Pam Hemminger, Chapel Hill mayor, along with Jessica Anderson, Chapel Hill Town Council official, met with a group of Southern Village teens and parents on October 6 to discuss local topics.
“We need to talk to kids,” expressed Hemminger, and on behalf of the town has demonstrated an interest in developing a teen initiative center.
“Our teens expressed that there’s not a place to hang and they didn’t like [University Mall],” said Hemminger, approaching her fourth year in office. She believes that a teen initiative center could give Chapel Hill teenagers a sense of community and a place to gather.
Hemminger worked with local parents to organize this meeting with the objective of not only hearing from teens but also informing them of local initiatives. Among these are climate action plans, nearby housing development, and most notably, the town’s new “No Right Turn on Red” initiative.
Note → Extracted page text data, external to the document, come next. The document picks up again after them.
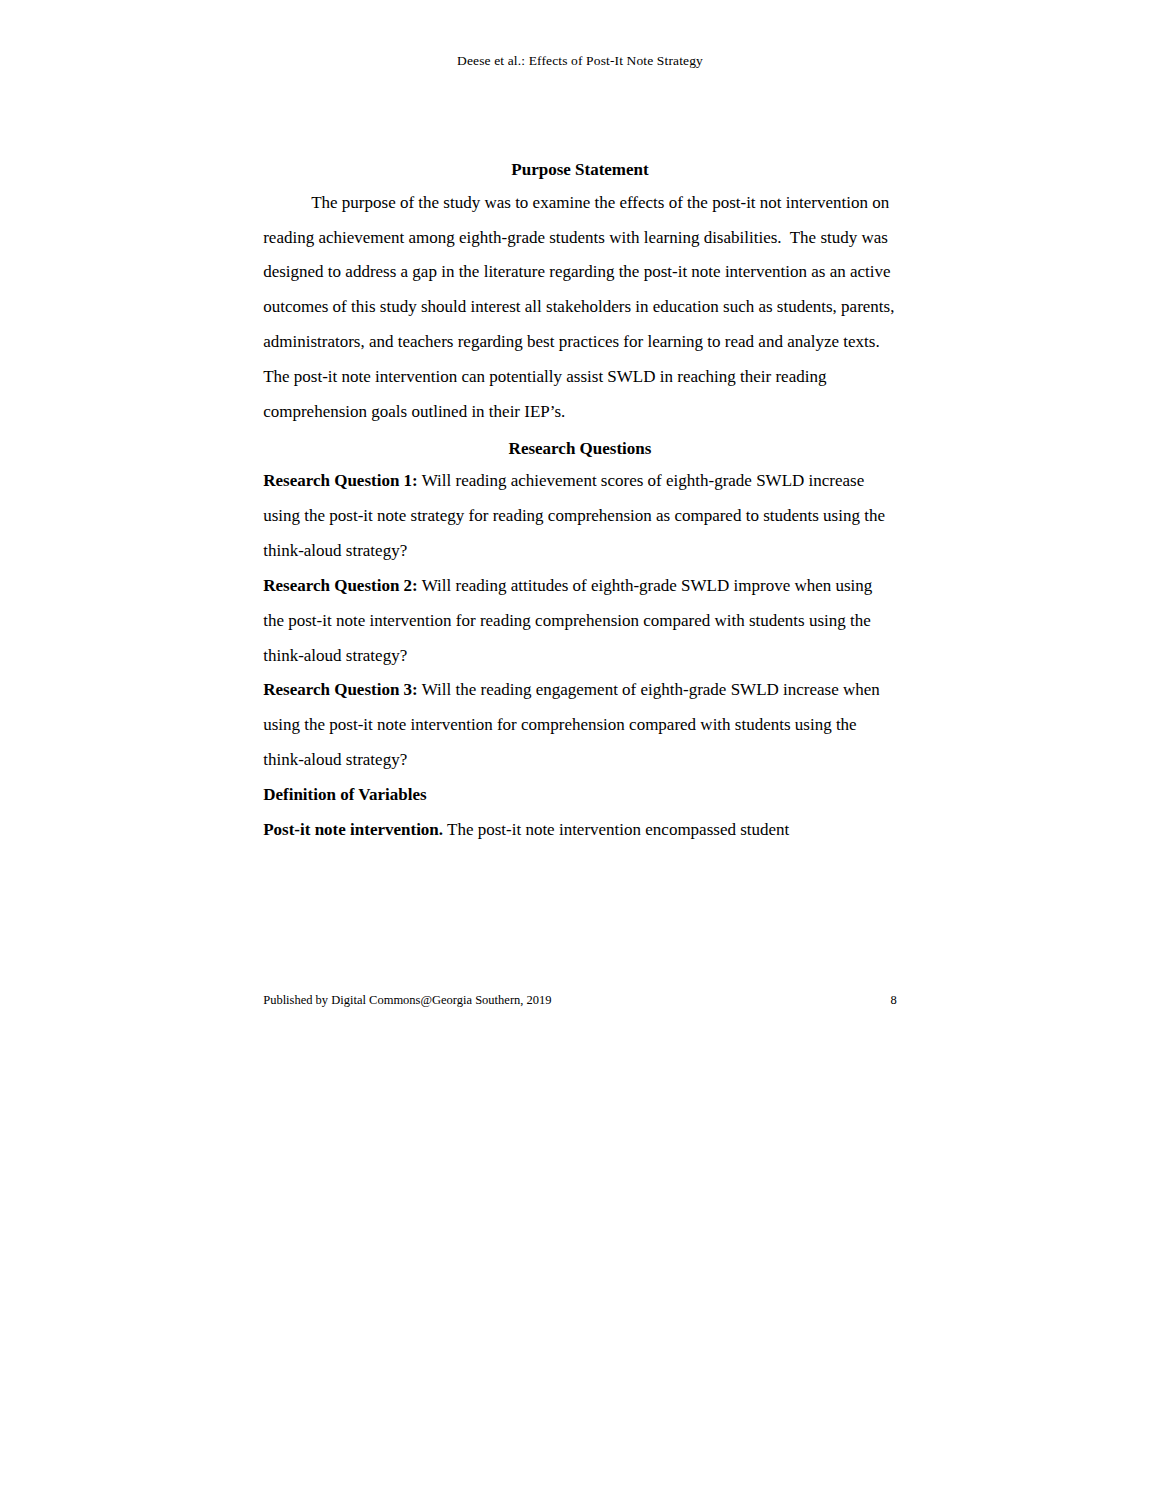Deese et al.: Effects of Post-It Note Strategy
Purpose Statement
The purpose of the study was to examine the effects of the post-it not intervention on reading achievement among eighth-grade students with learning disabilities. The study was designed to address a gap in the literature regarding the post-it note intervention as an active outcomes of this study should interest all stakeholders in education such as students, parents, administrators, and teachers regarding best practices for learning to read and analyze texts. The post-it note intervention can potentially assist SWLD in reaching their reading comprehension goals outlined in their IEP’s.
Research Questions
Research Question 1: Will reading achievement scores of eighth-grade SWLD increase using the post-it note strategy for reading comprehension as compared to students using the think-aloud strategy?
Research Question 2: Will reading attitudes of eighth-grade SWLD improve when using the post-it note intervention for reading comprehension compared with students using the think-aloud strategy?
Research Question 3: Will the reading engagement of eighth-grade SWLD increase when using the post-it note intervention for comprehension compared with students using the think-aloud strategy?
Definition of Variables
Post-it note intervention. The post-it note intervention encompassed student
Published by Digital Commons@Georgia Southern, 2019
8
These plans are linked to having direct impacts on the Carrboro High School community in Chapel Hill. Hemminger described the potential development of mixed-income housing just north of the Chatham border near Walmart, which could potentially district more students into Carrboro High School.
Hemminger concluded the meeting with questions from students and parents alike. She mentioned the recent development of tech industries here on Franklin Street as opposed to the 30-45 minute commute of Research Triangle Park.
“Tech is expanding in downtown Chapel Hill,” Hemminger stated. “$10 million has been put into start-up tech on UNC’s campus.”